▸ RECORD EXCERPTS:
.....

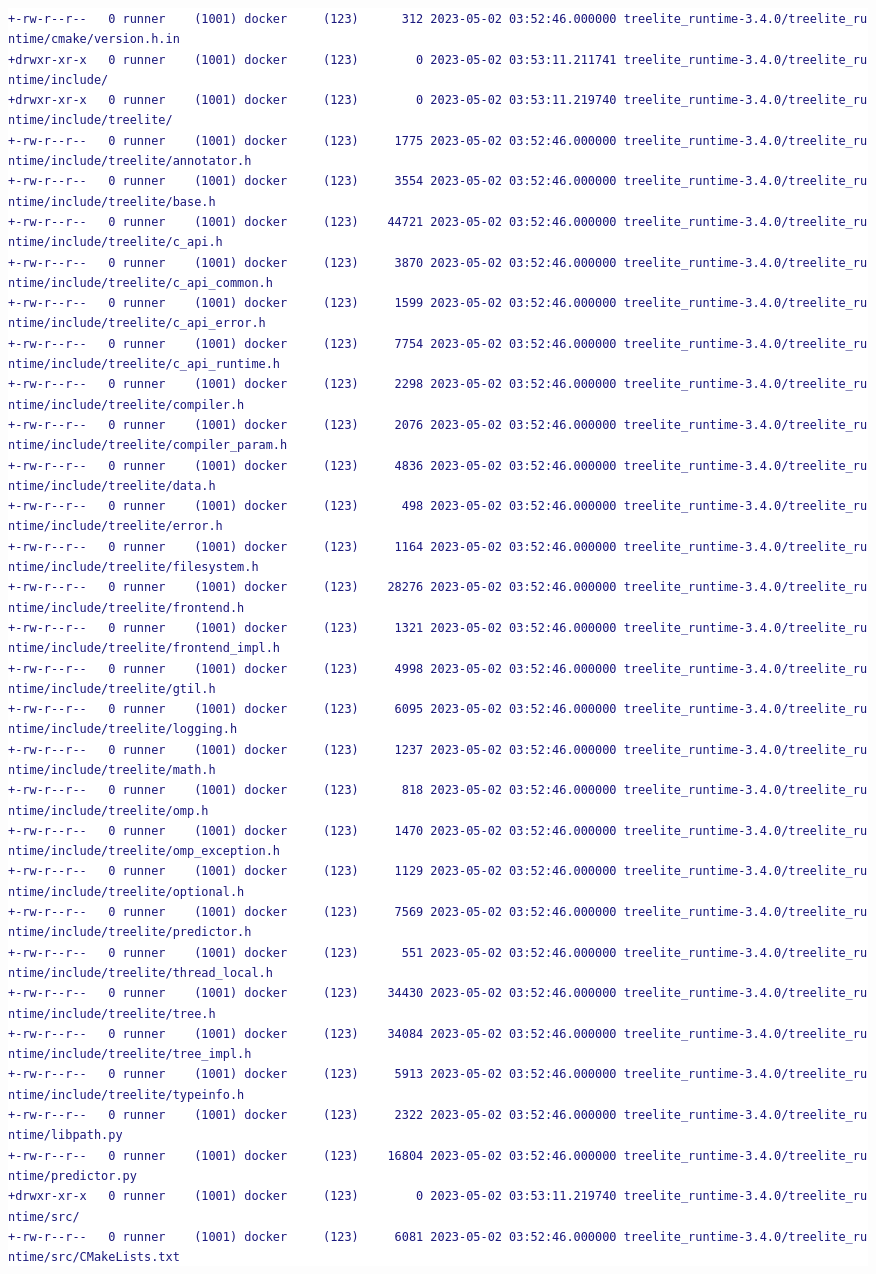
 ```diff
+-rw-r--r--   0 runner    (1001) docker     (123)      312 2023-05-02 03:52:46.000000 treelite_runtime-3.4.0/treelite_runtime/cmake/version.h.in
+drwxr-xr-x   0 runner    (1001) docker     (123)        0 2023-05-02 03:53:11.211741 treelite_runtime-3.4.0/treelite_runtime/include/
+drwxr-xr-x   0 runner    (1001) docker     (123)        0 2023-05-02 03:53:11.219740 treelite_runtime-3.4.0/treelite_runtime/include/treelite/
+-rw-r--r--   0 runner    (1001) docker     (123)     1775 2023-05-02 03:52:46.000000 treelite_runtime-3.4.0/treelite_runtime/include/treelite/annotator.h
+-rw-r--r--   0 runner    (1001) docker     (123)     3554 2023-05-02 03:52:46.000000 treelite_runtime-3.4.0/treelite_runtime/include/treelite/base.h
+-rw-r--r--   0 runner    (1001) docker     (123)    44721 2023-05-02 03:52:46.000000 treelite_runtime-3.4.0/treelite_runtime/include/treelite/c_api.h
+-rw-r--r--   0 runner    (1001) docker     (123)     3870 2023-05-02 03:52:46.000000 treelite_runtime-3.4.0/treelite_runtime/include/treelite/c_api_common.h
+-rw-r--r--   0 runner    (1001) docker     (123)     1599 2023-05-02 03:52:46.000000 treelite_runtime-3.4.0/treelite_runtime/include/treelite/c_api_error.h
+-rw-r--r--   0 runner    (1001) docker     (123)     7754 2023-05-02 03:52:46.000000 treelite_runtime-3.4.0/treelite_runtime/include/treelite/c_api_runtime.h
+-rw-r--r--   0 runner    (1001) docker     (123)     2298 2023-05-02 03:52:46.000000 treelite_runtime-3.4.0/treelite_runtime/include/treelite/compiler.h
+-rw-r--r--   0 runner    (1001) docker     (123)     2076 2023-05-02 03:52:46.000000 treelite_runtime-3.4.0/treelite_runtime/include/treelite/compiler_param.h
+-rw-r--r--   0 runner    (1001) docker     (123)     4836 2023-05-02 03:52:46.000000 treelite_runtime-3.4.0/treelite_runtime/include/treelite/data.h
+-rw-r--r--   0 runner    (1001) docker     (123)      498 2023-05-02 03:52:46.000000 treelite_runtime-3.4.0/treelite_runtime/include/treelite/error.h
+-rw-r--r--   0 runner    (1001) docker     (123)     1164 2023-05-02 03:52:46.000000 treelite_runtime-3.4.0/treelite_runtime/include/treelite/filesystem.h
+-rw-r--r--   0 runner    (1001) docker     (123)    28276 2023-05-02 03:52:46.000000 treelite_runtime-3.4.0/treelite_runtime/include/treelite/frontend.h
+-rw-r--r--   0 runner    (1001) docker     (123)     1321 2023-05-02 03:52:46.000000 treelite_runtime-3.4.0/treelite_runtime/include/treelite/frontend_impl.h
+-rw-r--r--   0 runner    (1001) docker     (123)     4998 2023-05-02 03:52:46.000000 treelite_runtime-3.4.0/treelite_runtime/include/treelite/gtil.h
+-rw-r--r--   0 runner    (1001) docker     (123)     6095 2023-05-02 03:52:46.000000 treelite_runtime-3.4.0/treelite_runtime/include/treelite/logging.h
+-rw-r--r--   0 runner    (1001) docker     (123)     1237 2023-05-02 03:52:46.000000 treelite_runtime-3.4.0/treelite_runtime/include/treelite/math.h
+-rw-r--r--   0 runner    (1001) docker     (123)      818 2023-05-02 03:52:46.000000 treelite_runtime-3.4.0/treelite_runtime/include/treelite/omp.h
+-rw-r--r--   0 runner    (1001) docker     (123)     1470 2023-05-02 03:52:46.000000 treelite_runtime-3.4.0/treelite_runtime/include/treelite/omp_exception.h
+-rw-r--r--   0 runner    (1001) docker     (123)     1129 2023-05-02 03:52:46.000000 treelite_runtime-3.4.0/treelite_runtime/include/treelite/optional.h
+-rw-r--r--   0 runner    (1001) docker     (123)     7569 2023-05-02 03:52:46.000000 treelite_runtime-3.4.0/treelite_runtime/include/treelite/predictor.h
+-rw-r--r--   0 runner    (1001) docker     (123)      551 2023-05-02 03:52:46.000000 treelite_runtime-3.4.0/treelite_runtime/include/treelite/thread_local.h
+-rw-r--r--   0 runner    (1001) docker     (123)    34430 2023-05-02 03:52:46.000000 treelite_runtime-3.4.0/treelite_runtime/include/treelite/tree.h
+-rw-r--r--   0 runner    (1001) docker     (123)    34084 2023-05-02 03:52:46.000000 treelite_runtime-3.4.0/treelite_runtime/include/treelite/tree_impl.h
+-rw-r--r--   0 runner    (1001) docker     (123)     5913 2023-05-02 03:52:46.000000 treelite_runtime-3.4.0/treelite_runtime/include/treelite/typeinfo.h
+-rw-r--r--   0 runner    (1001) docker     (123)     2322 2023-05-02 03:52:46.000000 treelite_runtime-3.4.0/treelite_runtime/libpath.py
+-rw-r--r--   0 runner    (1001) docker     (123)    16804 2023-05-02 03:52:46.000000 treelite_runtime-3.4.0/treelite_runtime/predictor.py
+drwxr-xr-x   0 runner    (1001) docker     (123)        0 2023-05-02 03:53:11.219740 treelite_runtime-3.4.0/treelite_runtime/src/
+-rw-r--r--   0 runner    (1001) docker     (123)     6081 2023-05-02 03:52:46.000000 treelite_runtime-3.4.0/treelite_runtime/src/CMakeLists.txt
```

.....

Pick out, from the lines above, every one that contains the string "predictor".

+-rw-r--r--   0 runner    (1001) docker     (123)     7569 2023-05-02 03:52:46.000000 treelite_runtime-3.4.0/treelite_runtime/include/treelite/predictor.h
+-rw-r--r--   0 runner    (1001) docker     (123)    16804 2023-05-02 03:52:46.000000 treelite_runtime-3.4.0/treelite_runtime/predictor.py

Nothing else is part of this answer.